=== Exercise requirements ===
1) Reproduce word for word the part of the email about installation failure reports that starts at the words "Michael Vogt michael.vogt" and ends after "installation failed reports?".
2) Write the next part of the email about installation failure reports, picking up after its last line.

=== Quoted text ===
>> BEGIN

Desktop Team meeting, 2008-08-14

Michael Vogt michael.vogt at ubuntu.com
Fri Aug 15 21:36:07 BST 2008


On Thu, Aug 14, 2008 at 03:19:28PM +0100, Matt Zimmerman wrote:
> On Thu, Aug 14, 2008 at 03:05:11PM +0100, Scott James Remnant wrote:
> > == Automatic installation reports ==
> > 
> > mvo asked how useful are the apt filed installation failed reports?
> > 
> > Should we not file them against the failed package (e.g. gedit) but
> > against a central virtual component (like install-failurs) because most
> > likely the problem is not with gedit, but with e.g. scrollkeeper that is
> > run in the gedit postinst? This way triaggers can pinpoint the problem
> > and assign to the right packages.  I got some complaints that the apt
> > bugreports clutter the buglists too much.
> 
> I'm curious about this, because I (as a tester) find this facility very
> useful in reducing the time it takes to collect the relevant information,
> check for duplicates and file a bug.
>
> What is the clutter?  If it's duplicate bugs, apport could be more
> aggressive/smarter about suppressing duplicates.  If it's bugs reported
> against the wrong package, maybe we could improve the duplicate detection in
> Launchpad.

>> END

=== Information supplied ===
>> BEGIN

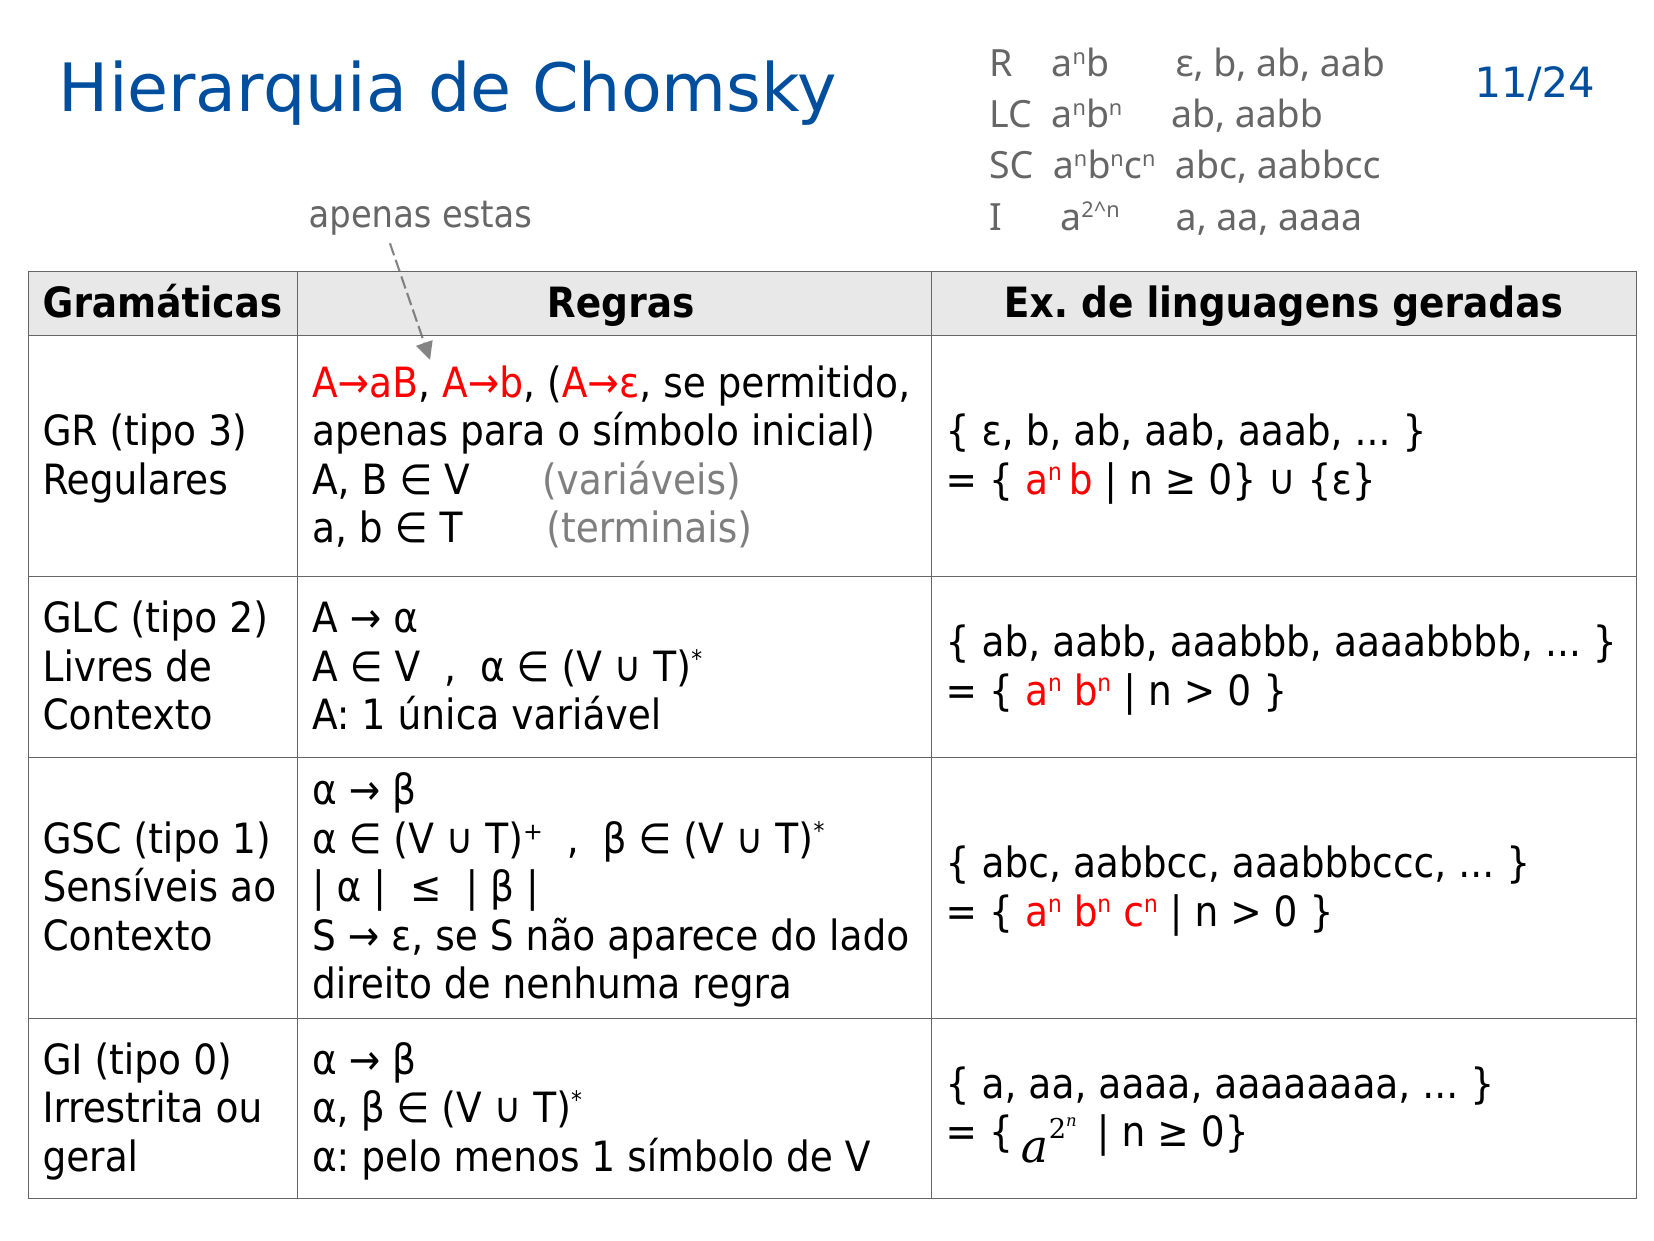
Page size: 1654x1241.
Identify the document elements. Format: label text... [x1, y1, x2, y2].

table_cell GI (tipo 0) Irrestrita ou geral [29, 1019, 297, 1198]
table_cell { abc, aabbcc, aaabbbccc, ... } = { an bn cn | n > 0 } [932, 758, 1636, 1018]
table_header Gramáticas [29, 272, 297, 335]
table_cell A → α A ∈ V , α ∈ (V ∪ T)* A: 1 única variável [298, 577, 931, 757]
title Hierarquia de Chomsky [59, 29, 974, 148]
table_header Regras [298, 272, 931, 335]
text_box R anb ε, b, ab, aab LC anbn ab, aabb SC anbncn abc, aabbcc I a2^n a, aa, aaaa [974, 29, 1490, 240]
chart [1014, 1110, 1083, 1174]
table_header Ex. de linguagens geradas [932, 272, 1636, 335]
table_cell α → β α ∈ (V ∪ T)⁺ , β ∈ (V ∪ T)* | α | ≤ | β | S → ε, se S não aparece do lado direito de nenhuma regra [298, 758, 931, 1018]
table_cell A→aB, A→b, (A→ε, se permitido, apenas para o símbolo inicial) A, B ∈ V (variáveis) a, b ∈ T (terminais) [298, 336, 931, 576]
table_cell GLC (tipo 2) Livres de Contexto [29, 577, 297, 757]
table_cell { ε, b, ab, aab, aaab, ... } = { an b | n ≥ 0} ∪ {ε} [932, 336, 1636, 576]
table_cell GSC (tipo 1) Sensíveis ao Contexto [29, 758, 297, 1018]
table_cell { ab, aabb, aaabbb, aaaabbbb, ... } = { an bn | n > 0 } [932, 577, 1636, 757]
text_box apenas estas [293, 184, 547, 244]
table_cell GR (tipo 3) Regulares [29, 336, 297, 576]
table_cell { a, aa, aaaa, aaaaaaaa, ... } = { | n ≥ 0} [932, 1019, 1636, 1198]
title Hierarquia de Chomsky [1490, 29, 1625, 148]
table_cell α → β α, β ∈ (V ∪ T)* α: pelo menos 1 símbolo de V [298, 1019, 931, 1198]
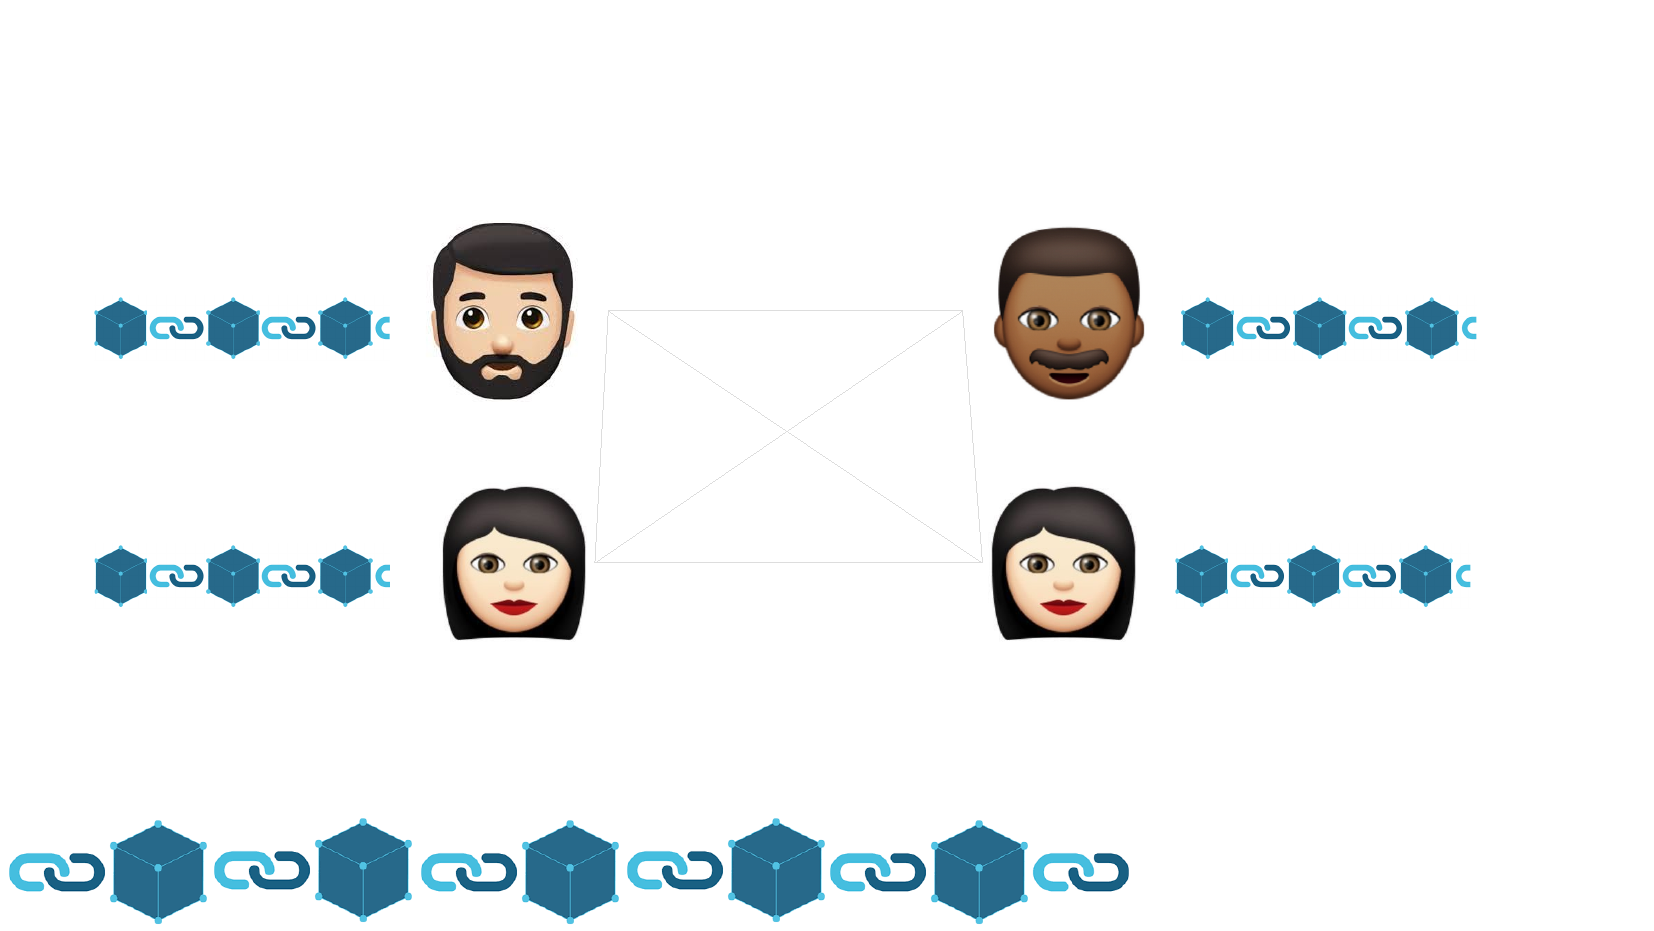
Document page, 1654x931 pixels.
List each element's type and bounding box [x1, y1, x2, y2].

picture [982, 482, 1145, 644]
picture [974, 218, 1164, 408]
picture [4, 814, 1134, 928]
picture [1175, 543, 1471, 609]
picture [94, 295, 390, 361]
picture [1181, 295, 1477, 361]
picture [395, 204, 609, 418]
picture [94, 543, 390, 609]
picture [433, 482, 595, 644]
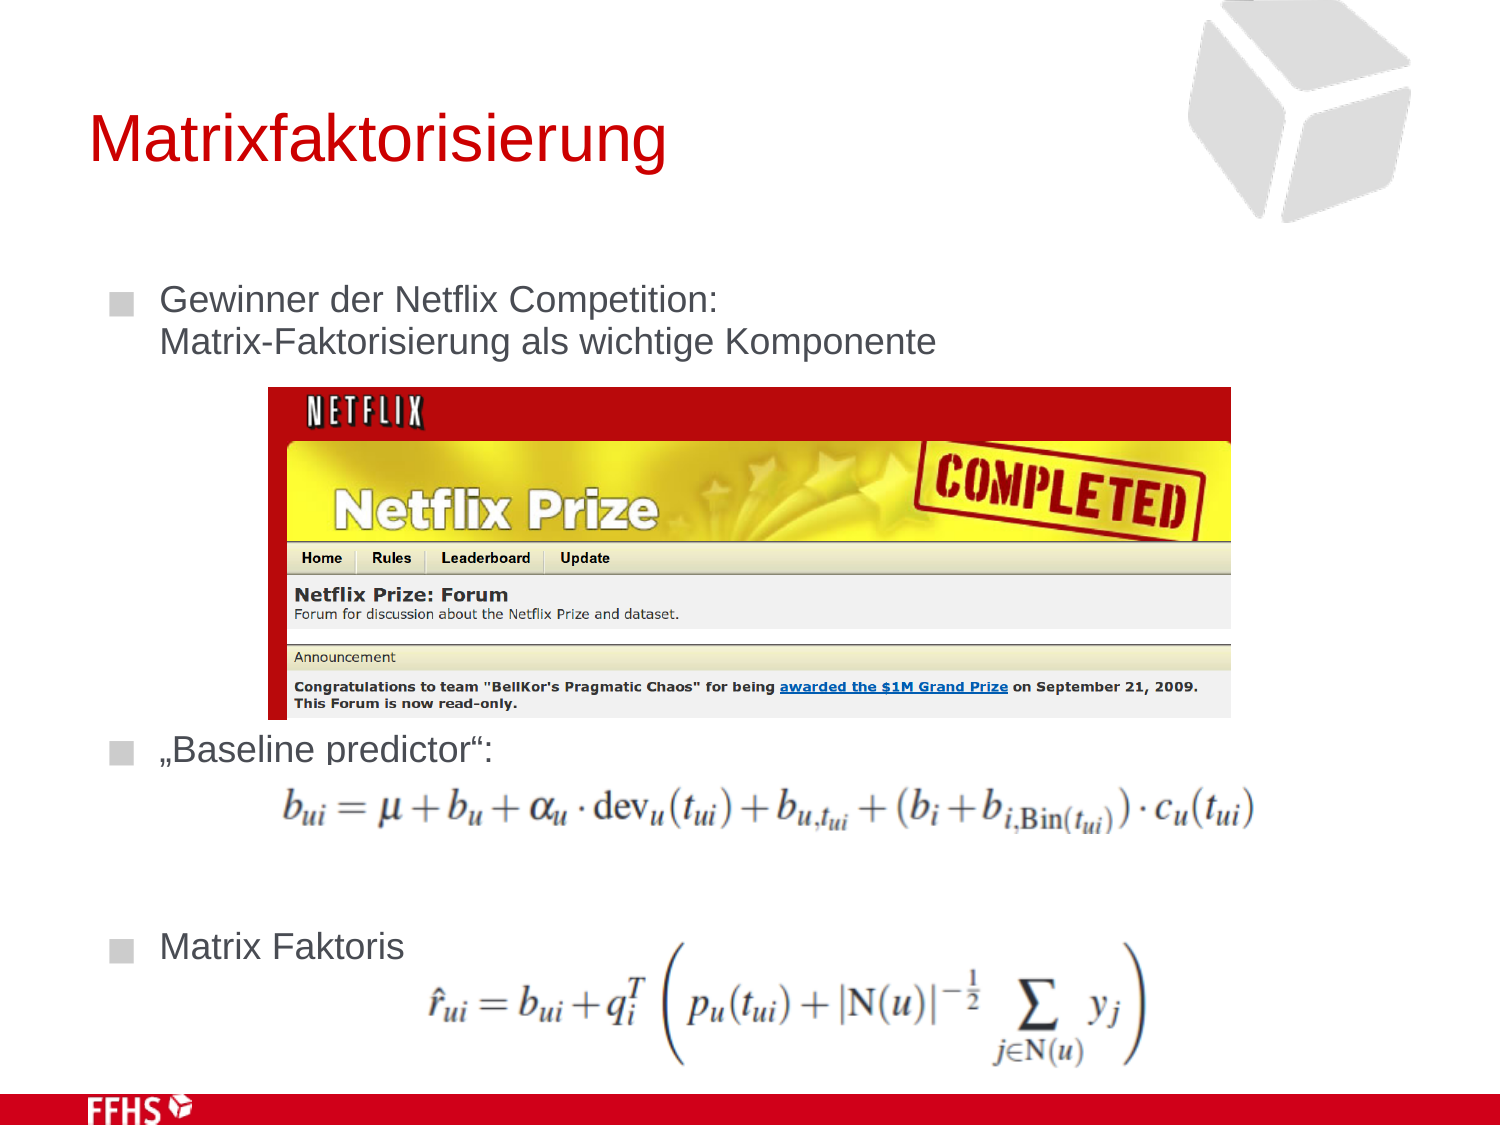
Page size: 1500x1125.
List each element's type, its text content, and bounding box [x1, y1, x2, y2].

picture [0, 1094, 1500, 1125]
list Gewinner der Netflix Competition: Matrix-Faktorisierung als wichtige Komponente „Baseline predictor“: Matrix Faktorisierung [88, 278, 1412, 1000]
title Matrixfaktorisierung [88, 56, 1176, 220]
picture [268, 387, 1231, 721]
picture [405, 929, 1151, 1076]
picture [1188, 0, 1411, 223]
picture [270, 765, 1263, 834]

>> END

=== Responses per task ===
1)
Michael Vogt michael.vogt at ubuntu.com
Fri Aug 15 21:36:07 BST 2008


On Thu, Aug 14, 2008 at 03:19:28PM +0100, Matt Zimmerman wrote:
> On Thu, Aug 14, 2008 at 03:05:11PM +0100, Scott James Remnant wrote:
> > == Automatic installation reports ==
> > 
> > mvo asked how useful are the apt filed installation failed reports?

2)
I personally like this feature. I think that each maintainer script
failure/install failure is a problem and that we should try harder to
prevent those. Ideally we would have a system in place that
automatically rolls back in case of errors to the original state. But
because this is currently not possible I think we need to try to make
the maintainer scripts as robust as possible. 

Let me summaize the discussion during the meeting. It was argued that
the reports clutter the bug list because:

1. the information is often not useful ("postinst script failed with
   exit code 1" without further clues in the log
2. the bug gets assigned to the wrong package. most of the time its
   something in the postinst failing (e.g. scrollkeeper segfaulting) so
   the bug should be really on scrollkeeper, but it is first assigned
   to e.g. gedit because it happens to run scrollkeeper in its postinst
3. there is a lot of "noise" in the report, e.g. hardware problems
   (bad RAM) to cause some failure, customized systems that have
   random files removed (e.g. /etc/init.d/foo got removed and
   start-stop-daemon fails with a exit code) or simply the disk is
   full 
4. those are not bug reports but incident reports that can be turned
   into bugreports with manual labor (extract the right information
   etc) 

We discussed the following solutions:
- better client side filtering (e.g. don't report disk full errors)
- better server side filtering from the apport duplicate detector
- pushing all reports to a new pseudo package called
  "install-failures" and let the QA team triage those

I implemented some improvements to the client side filtering
(disk-full is filtered out now, better detection of folloup errors
directly in libapt) and I plan to discuss the "install-failures"
component with the qa team.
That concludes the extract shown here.